The researchers discovered major differences in the cells in different areas of the heart. They also observed that each area of the heart had specific subsets of cells—a finding that points to different developmental origins and suggests that these cells would respond differently to treatments.

“This project marks the beginning of new understandings into how the heart is built from single cells, many with different cell states,” said study co-first author Daniel Reichart, research fellow in genetics at Harvard Medical School. “With knowledge of the regional differences throughout the heart, we can begin to consider the effects of age, exercise and disease and help push the field of cardiology toward the era of precision medicine.”

“This is the first time anyone has looked at the single cells of the human heart at this scale, which has only become possible with large-scale single-cell sequencing,” said Norbert Hübner, co-senior author and professor at Max Delbrück Center for Molecular Medicine. “This study shows the power of single-cell genomics and international collaboration,” he added. “Knowledge of the full range of cardiac cells and their gene activity is a fundamental necessity to understand how the heart functions and to start to unravel how it responds to stress and disease.”

As part of this study, the researchers also looked at blood vessels running through the heart in unprecedented detail.

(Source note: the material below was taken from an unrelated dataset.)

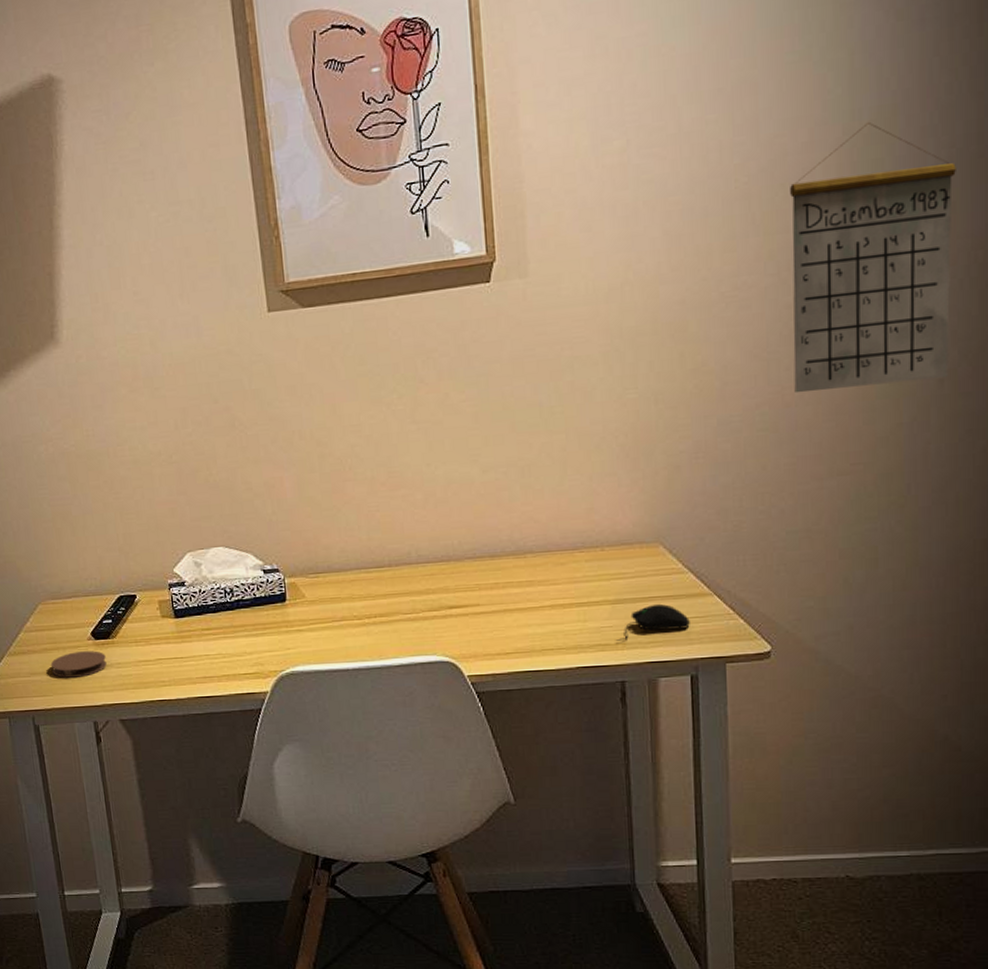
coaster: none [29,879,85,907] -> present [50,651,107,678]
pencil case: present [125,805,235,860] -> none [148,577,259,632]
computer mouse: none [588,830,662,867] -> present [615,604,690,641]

The atlas showed how the cells in these veins and arteries are adapted to the different pressures and locations and how this could help researchers understand what goes wrong in blood vessels during coronary heart disease.

“Our international effort provides an invaluable set of information to the scientific community by illuminating the cellular and molecular details of cardiac cells that work together to pump blood around the body,” said co-senior author Michela Noseda of Imperial College, London. “We mapped the cardiac cells that can be potentially infected by SARS-CoV-2 and found that specialized cells of the small blood vessels are also virus targets,” she said. “Our datasets are a goldmine of information to understand subtleties of heart disease.”

The researchers also focused on understanding cardiac repair, looking at how the immune cells interact and communicate with other cells in the healthy heart and how this differs from skeletal muscle.

Further research will include investigating whether any heart cells could be induced to repair themselves.

“This great collaborative effort is part of the global Human Cell Atlas initiative to create a ‘Google map’ of the human body,” said Sarah Teichmann of the Wellcome Sanger Institute, co-senior author of the study and co-chair of the Human Cell Atlas Organising Committee.